Helen is a hostess, Frank works at the mill,
Janet teaches grade school and prob'ly always will.
Bob works for the city and Jack's in lab research,
And Peggy plays organ at the Presbyterian Church.

And the class of '57 had its dreams,
We all thought we'd change the world with our great works and deeds.
Or maybe we just thought the world would change to fit our needs,
The class of '57 had its dreams.

Betty runs a trailer park, Jan sells Tupperware,
Randy's on an insane ward and Mary's on welfare.
Charlie took a job with Ford, Joe took Freddie's wife,
Charlotte took a millionaire and Freddie took his life.

John is big in cattle, Ray is deep in debt,
Where Mavis finally wound up is anybody's bet.
Linda married Sonny, Brenda married me,
And the class of all of us is just a part of history.

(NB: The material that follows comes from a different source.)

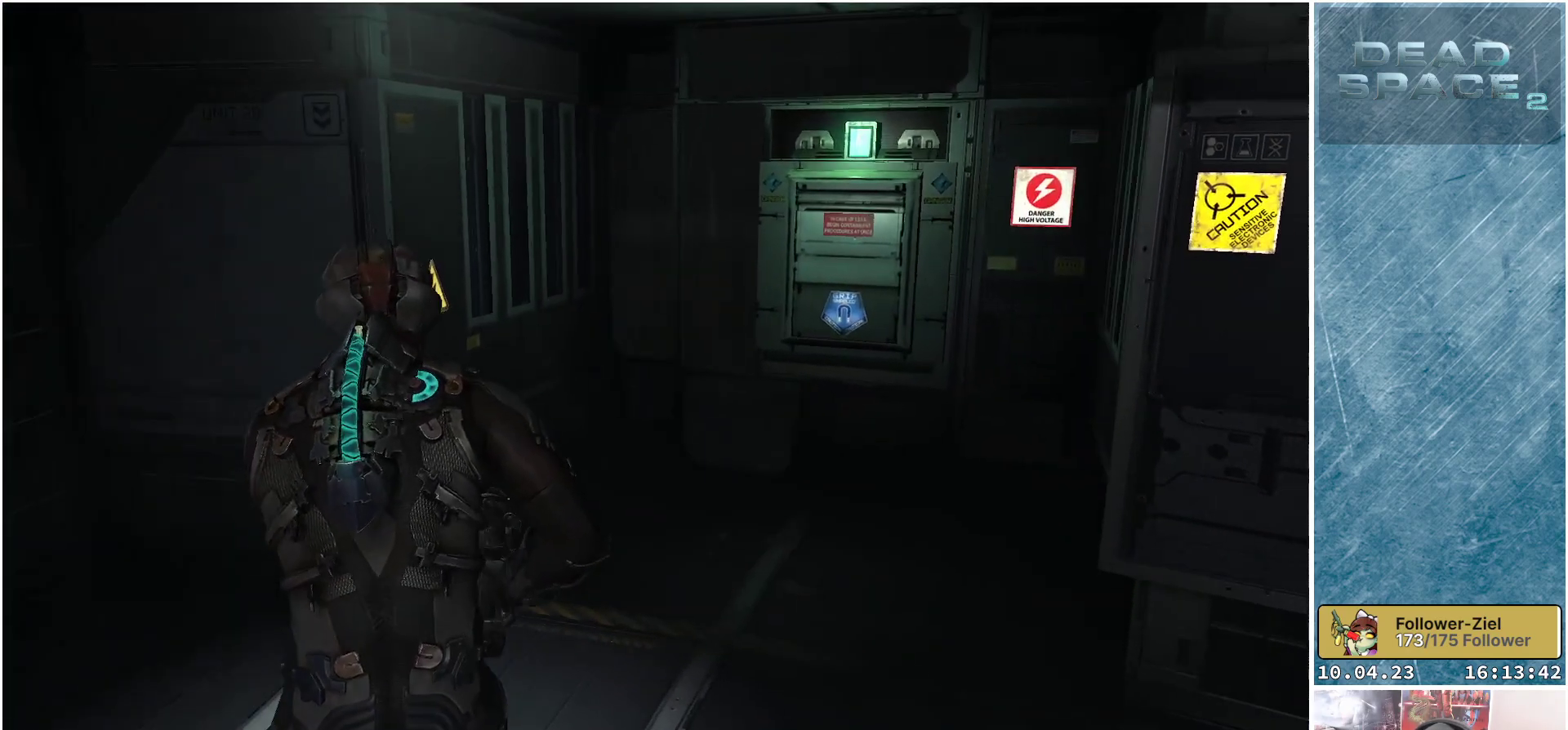
{"buttons": [], "left_stick": "center", "right_stick": "center", "events": [[50, "left_stick", "center"], [100, "right_stick", "center"]]}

And the class of '57 had its dreams,
But living life day to day is never like it seems.
Things get complicated when you get past eighteen,
But the class of '57 had its dreams.
Oh, the class of '57 had its dreams.


So here we are, Gen X: married, divorced, with kids or without, paying mortgages, living our dreams or doing the best we can.
The hired DJ cranked up the nostalgia factor and played pop music from the 1980s. Pop music then was like the songs from the 1950s: meaningless, repetitive but fun ear candy. We heard Duran Duran, the Thompson Twins, Frankie Goes to Hollywood and Eurythmics. And just when you thought we’d drown in the sullen youth-driven lyrics of Orchestral Manoeuvers In The Dark or the synthesized assaults by A Flock Of Seagulls, the DJ played Nirvana’s “Smells Like Teen Spirit,” a song that came out in 1991 and signaled the dawn of Generation X’s angst-ridden malaise against everything corporate and stupid. It was then, as Kurt Cobain’s voice blared about the idiocy of pop entertainment and the guitar solo that signaled mosh pit after endless mosh pit blared, did I look around the room and realized how far we as a generation have come.
For the teens of the 1980s were raised under the Cold War and bullshit of Reagan and corporate America. We liked the cotton candy feel-good music as teenagers, but in our twenties, we changed. The Soviet Union fell apart, the United States started swaggering and by the early 1990s, we left home and saw the world for what it really was: an eye-opening horrific jungle where it’s eat or be eaten.
Someone at the reunion said, “Why couldn’t we be this nice to each other when we were in high school?”
I think it’s because once we got out into the real world, away from the confinement of school and parental protection and cliques, life bitch slapped us. We matured with experience and suddenly cliques, popularity or our peers’ opinions were irrelevant. What mattered was raw, primitive survival, and with it happiness and personal satisfaction based upon finding something we wanted to do. Our regimented lives gave way to freedom, and with it opportunities. This led to humility.
It’s been said you don’t know where you’re going until you know where you’ve been. While I don’t usually subscribe to that fortune cookie wisdom, I think it applies here. What the reunion forced me to do was reflect on the past 20 years and where I’ve been and how I’ve grown. It’s been a wild ride from the awkward teenager who roamed the halls of Cherry Hill High School East and wrote for the student newspaper. Now I’m an award-winning journalist with over 15 years of experience. I dug in, never let go and rode the sucker like a bucking bronco high on speed.
After the reunion, an old high school friend and I went to a nearby bar and had a drink. We talked about absent friends, people we knew who didn’t show up to the reunion and about our lives in general. At the bar we met a few more alumni and talked about life.
The people I connected with turned out okay, which didn’t surprise me. My fellow high school students had the drive and ambition to do anything and I’m proud of my graduating class. Some would dismiss high school reunions as nostalgic reflection and a chance to re-connect with a past reality that no longer exists. Yet there was an energy in that room, a buzzing cacophony of dozens of conversations. Old friendships rekindled and new ones bloomed. The chance for us to put our lives on pause and hit the rewind button for a few hours and remember, perhaps with longing, when we were all in the same boat together.